### TEXTO DE ORIGEM
++++++++

Por Rodrigo Perez
O discurso do presidente Lula na cerimônia de refiliação de Marta Suplicy ao Partido dos Trabalhadores (em 04/02) instaurou definitivamente o debate a respeito daquilo que se convencionou chamar de “identitarismo”.
A discussão não é nova e já há algum tempo desperta embates acalorados dentro do campo político progressista.
Durante o governo Bolsonaro, esses conflitos ficaram relativamente contidos, em compasso de espera. Afinal, o bode estava na sala. Era necessário tirá-lo e não havia ambiente para que os “companheiros” brigassem entre si.
Com a vitória de Lula, a situação mudou e a guerra foi definitivamente declarada. A temperatura está tão alta que a questão chamou a atenção do presidente Lula e de outros quadros históricos do Partido dos Trabalhadores, como José Dirceu e Gilberto Carvalho, que recentemente também se manifestaram sobre o assunto.
Acredito que seja possível tratar a questão em tom mais sóbrio, analítico, separando a necessária defesa das políticas públicas de proteção às minorias da critica ao identitarismo.

++++++++

### DADOS REGISTRADOS

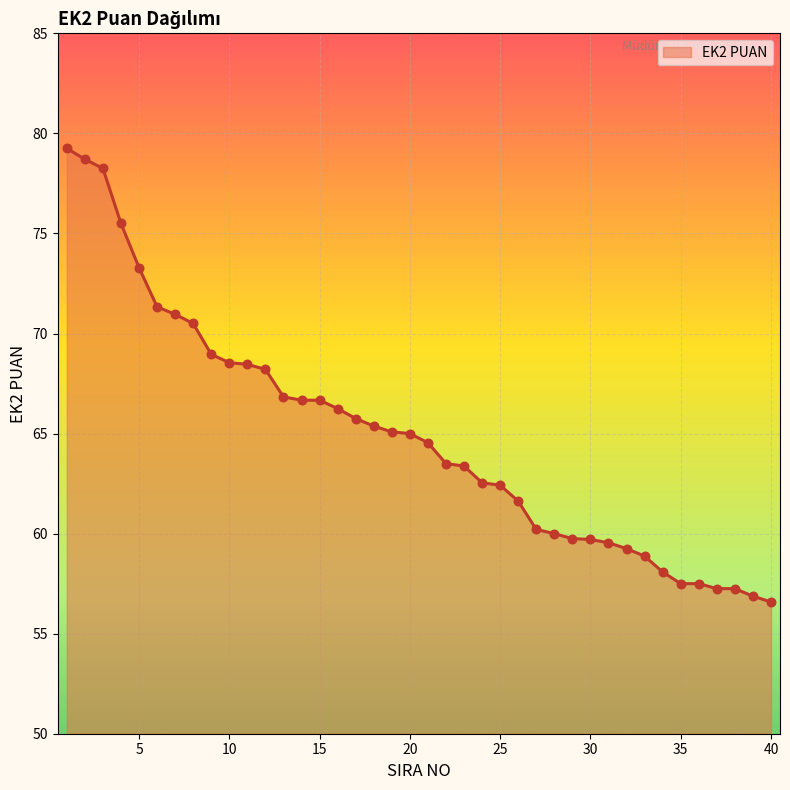

What is the minimum value shown in the chart?

56.6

++++++++

### INSTRUÇÕES DA TAREFA
Transcreva do texto sobre o identitarismo o trecho que começa nas palavras “Durante o governo” e vai até as palavras “sobre o assunto.”, inclusive.

### RESOLUÇÃO COMENTADA
Durante o governo Bolsonaro, esses conflitos ficaram relativamente contidos, em compasso de espera. Afinal, o bode estava na sala. Era necessário tirá-lo e não havia ambiente para que os “companheiros” brigassem entre si.
Com a vitória de Lula, a situação mudou e a guerra foi definitivamente declarada. A temperatura está tão alta que a questão chamou a atenção do presidente Lula e de outros quadros históricos do Partido dos Trabalhadores, como José Dirceu e Gilberto Carvalho, que recentemente também se manifestaram sobre o assunto.